D&D Club brought back to LHS, gaining popularity


Jude Thomas

Using pennies as game pieces, junior Noah Keaton navigates his party through a dungeon. D&D Club meets in langauge arts teacher Paul Jaycox’s room during both Mods one AcLab each week.

Eshwar Murali, News Sports Editor

While it ran unofficially last year, Dungeon and Dragons (D&D) Club has become an official club in LHS. Junior Noah Keaton is one of the club’s co-founders.

D&D is a tabletop roleplaying game based around making a character and playing through a story as that character. From a gameplay perspective, you roll dice to determine how well you do things,” Keaton said.

Keaton, along with senior James Bodnar and sophomore Blake Jaycox, all serve as the Dungeon Masters.

[D&D campaigns] are run by a Dungeon Master who controls the pace of the game and works to create the narrative that you will progress through,” Keaton said.

The same story, also called a campaign, has been running since the club’s founding.

“The campaign we play during the AC-Lab started at beginning of the school year,” Keaton said.

Bodnar, Keaton and Jaycox created the club after hearing about a previous D&D club at LHS.

“The club was created because me and some friends wanted to get together and play D&D and after hearing that there used to be a D&D club at the school, we decided to start our own,” Keaton said.

D&D Club meets in language arts teacher Paul Jaycox’s room during both mods of the second AcLab day each week.
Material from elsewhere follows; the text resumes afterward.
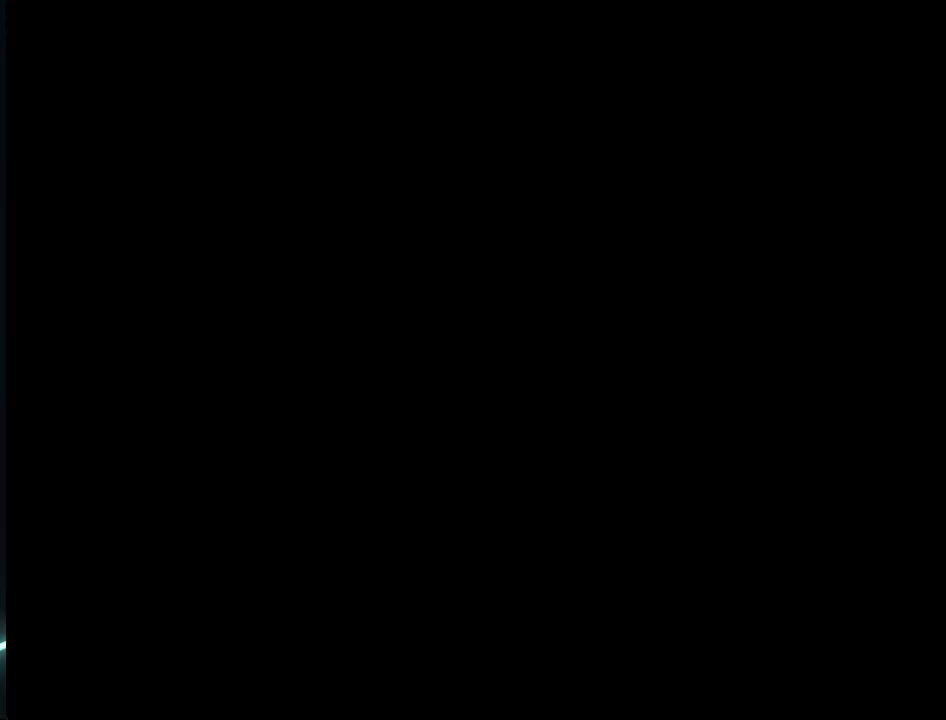
{"buttons": ["R2"], "left_stick": "center", "right_stick": "center", "events": [[334, "DPAD_DOWN", "down"], [334, "R2", "down"], [375, "DPAD_DOWN", "up"]]}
At the moment they have 20 members, however, Keaton said the influx of members has created problems for the club.

“The club originally started with just me and a few friends playing D&D during ACLab, but as word spread, we got more and more people who wanted to join. As the club grew, people continued to pour in. For us, finding people has never really been an issue, finding ways to manage all the people that want to join has been a much bigger problem, though it is one that we welcome,” he said.

Keaton hopes the club will be able to expand to help support its growth.

“I, personally, am hoping we get a chance to expand into a second classroom because we are almost out of space at the moment and are struggling to fit new arrivals,” he said.